Discussion (13 Comments)Read Original on HackerNews

ge96about 3 hours ago
I was disappointed the horse wasn't real
moominabout 2 hours ago
Ben Bova hypothesized that Homer was actually describing early siege towers, but given the veracity of many mundane parts of the story it seems unlikely.
detourdogabout 2 hours ago
I have also heard it described as a boat.
readthenotes1about 2 hours ago
How do you know? It was mentioned by Homer, wasn't it?
huxleyabout 2 hours ago
At least not in the Iliad though it gets short mentions in the Odyssey.

Most of what we know of it appeared in non-Homeric stories and most famously (nowadays) in Virgil.

elmomleabout 2 hours ago
That is so, but my understanding was that those later stories tie back to a lost epic (Iliupersis) that, while not officially attributed to Homer, was being sung contemporaneously with the other stories of the Trojan war cycle.
ge96about 2 hours ago
I don't just online consensus. Need to simulate the universe's particles and rewind time like that show Devs to witness it myself.
satvikpendem33 minutes ago
The show is based on a story by qntm [0] (which I submitted before to HN but sadly got no traction) who also wrote a great book recently called There Is No Antimemetics Division, to rave reviews on HN.

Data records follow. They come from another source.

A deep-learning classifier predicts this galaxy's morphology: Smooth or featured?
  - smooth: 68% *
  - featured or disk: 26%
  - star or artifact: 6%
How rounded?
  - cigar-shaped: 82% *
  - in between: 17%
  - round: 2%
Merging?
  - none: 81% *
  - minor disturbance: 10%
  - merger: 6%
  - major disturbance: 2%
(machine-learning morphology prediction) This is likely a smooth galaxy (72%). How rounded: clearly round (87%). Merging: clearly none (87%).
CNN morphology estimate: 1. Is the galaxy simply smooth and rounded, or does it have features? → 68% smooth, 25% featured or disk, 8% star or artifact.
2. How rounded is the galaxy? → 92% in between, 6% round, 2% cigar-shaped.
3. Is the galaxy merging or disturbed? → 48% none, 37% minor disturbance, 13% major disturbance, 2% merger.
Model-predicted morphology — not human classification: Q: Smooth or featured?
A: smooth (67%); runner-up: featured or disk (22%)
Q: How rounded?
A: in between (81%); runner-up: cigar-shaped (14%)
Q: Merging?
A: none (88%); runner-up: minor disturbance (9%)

[0] https://qntm.org/responsibilit

foobarianabout 1 hour ago
Thpoilerth!
jsharpeabout 2 hours ago
We don't even know if Homer was real. XD
moominabout 2 hours ago
I’ve seen it fairly convincingly argued that he wasn’t!
zoeysmitheabout 1 hour ago
Ignoring the historical record and academic consensus, its very unlikely this trick could ever work. Ancient people weren't simpletons and the logistics of it all are pretty silly.

Its just poetic fiction in what is a long form poem.

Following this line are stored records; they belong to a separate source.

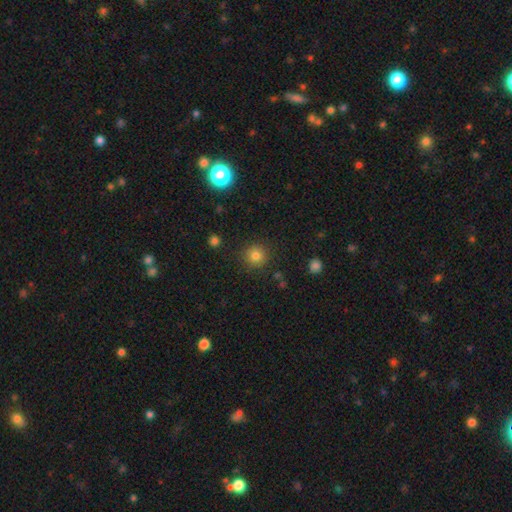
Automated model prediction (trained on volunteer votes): Smooth or featured?
  - smooth: 80% *
  - star or artifact: 13%
  - featured or disk: 6%
How rounded?
  - round: 94% *
  - in between: 6%
  - cigar-shaped: 1%
Merging?
  - none: 88% *
  - minor disturbance: 7%
  - major disturbance: 3%
  - merger: 2%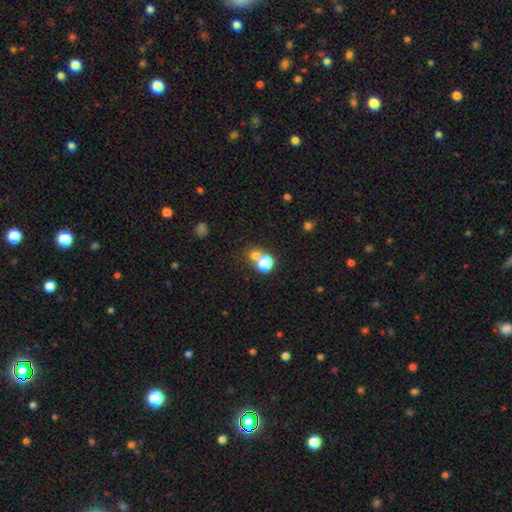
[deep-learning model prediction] Smooth or featured? Predicted: smooth (p=0.71). How rounded? Predicted: round (p=0.84). Merging? Predicted: none (p=0.51).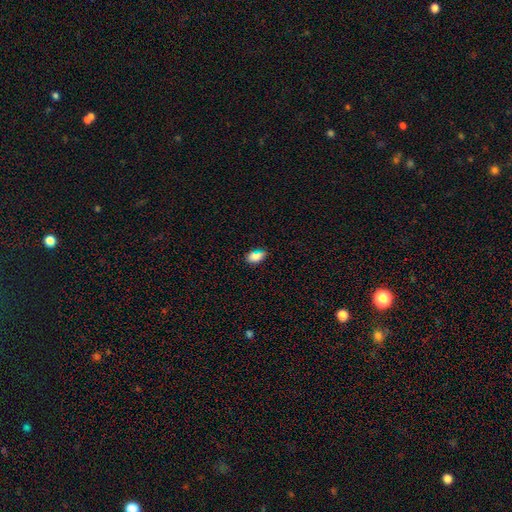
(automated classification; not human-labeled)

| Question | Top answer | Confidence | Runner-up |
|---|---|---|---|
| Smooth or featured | smooth | 80% | star or artifact (14%) |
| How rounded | in between | 86% | round (9%) |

AdmiralAsshat42 minutes ago
Virgil's version with Laocoön correctly guessing the plot and then being slain by Poseidon always felt to me like a later addition explicitly designed to explain "The Trojans weren't really that stupid, were they?" There's a similar undercurrent if you read Hesiod's Theogony, where Prometheus' famous "Trick at Mecone" is written as though Zeus knew it was a trick but chose the pile of bones anyway. It's as though the original story had Zeus being tricked in earnest, but later writers grew uncomfortable with the idea that their high god was so easily fooled.

With that said, it always in turn felt like the serpents' presence undermined Odysseus' claim of being clever, since from that perspective the Trojans didn't have much choice but to bring it in, or risk the ire of the gods. It's hardly a ruse if the enemy knows it's a trap but is compelled by supernatural forces to take it anyway.